Sometimes I wonder if having lost the Civil War is the only thing that keeps the South in first-world status. Would the South have rehabilitated itself as its own nation? That’s a fascinating question, and of course we’ll probably never know the answer for sure, but it seems to me as though the deck would have been stacked against the Confederate States of America from ever having accomplished what they were able to accomplish as a part of the United States.

So the South owes the rest of the country a great debt of gratitude, rather than its scorn. But what about the other side of the coin? What would have come of the United States if the South had won secession? Would things have turned out better or worse? Well, a successful secession would have made for an unsettling precedent in the annals of modern democracy…but who’s to say that would have led to future civil conflict? The makings for the Civil War were there from before the country’s independence; I see no other conflict of that magnitude in the nation’s fabric.

If the South had made good on its succession, the course of history would have changed. Having retained most of the nation’s industry and wealth, as well as the majority of its population and both oceanic coasts, the United States would have prospered anyway. Nor would it have had to contend with the backward, agricultural Confederate States, which as we discussed would have become a much poorer country, and would have been far behind the North in entering the world stage as a major power.

My first instinct is to say that we’re better off with the South, because there are so many people there that the national domestic product is much larger than it would otherwise be. And although the South does drag on the United States economically and socially, I don’t think that drag is greater than the GDP boost.

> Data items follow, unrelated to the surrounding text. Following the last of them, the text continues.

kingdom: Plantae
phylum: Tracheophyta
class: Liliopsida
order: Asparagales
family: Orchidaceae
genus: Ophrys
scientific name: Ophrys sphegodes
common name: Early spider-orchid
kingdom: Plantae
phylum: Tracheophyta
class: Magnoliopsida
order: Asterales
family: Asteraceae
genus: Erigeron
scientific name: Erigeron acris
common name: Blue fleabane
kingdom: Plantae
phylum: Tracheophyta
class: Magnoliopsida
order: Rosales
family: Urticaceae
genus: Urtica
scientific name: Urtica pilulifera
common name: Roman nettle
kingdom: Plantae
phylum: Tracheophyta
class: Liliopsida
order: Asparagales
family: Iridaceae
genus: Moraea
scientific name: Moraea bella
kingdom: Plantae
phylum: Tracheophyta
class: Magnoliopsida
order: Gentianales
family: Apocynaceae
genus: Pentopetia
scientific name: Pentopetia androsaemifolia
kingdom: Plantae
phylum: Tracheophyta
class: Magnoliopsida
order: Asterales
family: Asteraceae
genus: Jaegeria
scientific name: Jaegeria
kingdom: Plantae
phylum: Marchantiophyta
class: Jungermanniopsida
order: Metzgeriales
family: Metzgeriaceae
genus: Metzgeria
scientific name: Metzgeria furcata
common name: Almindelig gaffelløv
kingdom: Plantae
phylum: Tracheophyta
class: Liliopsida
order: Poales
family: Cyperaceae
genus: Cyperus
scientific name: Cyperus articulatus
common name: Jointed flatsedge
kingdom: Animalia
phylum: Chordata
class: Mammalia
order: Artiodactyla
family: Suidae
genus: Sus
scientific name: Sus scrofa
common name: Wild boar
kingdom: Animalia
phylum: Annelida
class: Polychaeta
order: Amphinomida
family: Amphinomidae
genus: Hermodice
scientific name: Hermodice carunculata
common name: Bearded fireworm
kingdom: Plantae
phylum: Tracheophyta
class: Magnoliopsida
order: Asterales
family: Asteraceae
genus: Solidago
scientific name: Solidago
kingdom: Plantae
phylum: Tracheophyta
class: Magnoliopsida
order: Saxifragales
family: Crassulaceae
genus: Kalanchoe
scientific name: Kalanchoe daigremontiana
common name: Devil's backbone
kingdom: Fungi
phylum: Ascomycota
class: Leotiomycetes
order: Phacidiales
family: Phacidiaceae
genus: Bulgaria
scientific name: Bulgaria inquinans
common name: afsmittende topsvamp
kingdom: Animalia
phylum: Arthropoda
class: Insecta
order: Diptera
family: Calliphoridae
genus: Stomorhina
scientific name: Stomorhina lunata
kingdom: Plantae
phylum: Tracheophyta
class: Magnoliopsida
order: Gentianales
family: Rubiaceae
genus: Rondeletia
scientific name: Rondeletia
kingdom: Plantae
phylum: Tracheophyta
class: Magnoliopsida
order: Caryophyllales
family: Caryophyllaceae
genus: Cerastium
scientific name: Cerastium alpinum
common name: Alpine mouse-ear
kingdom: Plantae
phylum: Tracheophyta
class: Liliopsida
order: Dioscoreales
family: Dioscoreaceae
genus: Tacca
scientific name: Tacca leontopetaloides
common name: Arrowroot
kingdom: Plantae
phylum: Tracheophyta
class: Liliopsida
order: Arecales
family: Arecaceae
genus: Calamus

Our production capacity is much higher because of the South’s natural resources, useable land, and available labor pool. It’s like a house with a family of three, two parents and a teenage kid. All three of them work, and the teenager brings in more money than it costs to take care of him. So there is a net advantage, even though the teen badmouths a lot, and won’t contribute his fair share to the household chores.

But my first instinct may not be reliable. Could the United States have become a superpower without the South? Probably. There’d have been a lot more investment in the West, which has instead gone into the South. Perhaps that would have paid an even higher dividend than one might expect, so that, eventually, the loss of the South would have been more than offset by the greater attention to the nation’s other resources, especially the West. But that’s pure speculation; we’ll likely never know.

All in all, I am not proud that the South is a part of this country. It’s a backward culture fraught with sexism and racism and dead-end political ideology. It’s a spoiled child that has a very large say in our national affairs simply because so many people live there. It lacks the ambition to surpass itself and become a more responsible participant in the United States of the twenty-first century. And if I were to decide that the South may as well have won secession, I’d be willing to part with more than just Bill Clinton. But I haven’t made such a decision, yet. It remains to be seen, and I shall look forward to how the South behaves itself in the years to come.

Radical_Dreamer

  • Entity
  • Zurvan Surfer (+2500)
  • *
  • Posts: 2778
    • View Profile
    • The Chrono Compendium
Yo, Dragoness of Death here. :P
« Reply #61 on: October 01, 2005, 07:10:29 pm »
Ok, see, I was just making a smart-ass throw-away comment back there. I didn't honestly expect essays.

Lord J Esq

  • Moon Stone J
  • Hero of Time (+5000)
  • *
  • Posts: 5463
  • ^_^ "Ayla teach at college level!!"
    • View Profile
Yo, Dragoness of Death here. :P
« Reply #62 on: October 01, 2005, 08:03:47 pm »
Quote from: Radical_Dreamer
Ok, see, I was just making a smart-ass throw-away comment back there. I didn't honestly expect essays.

I'm just working it out of my system, all those essays I never got to write as a kid. I imagine most people are the same way.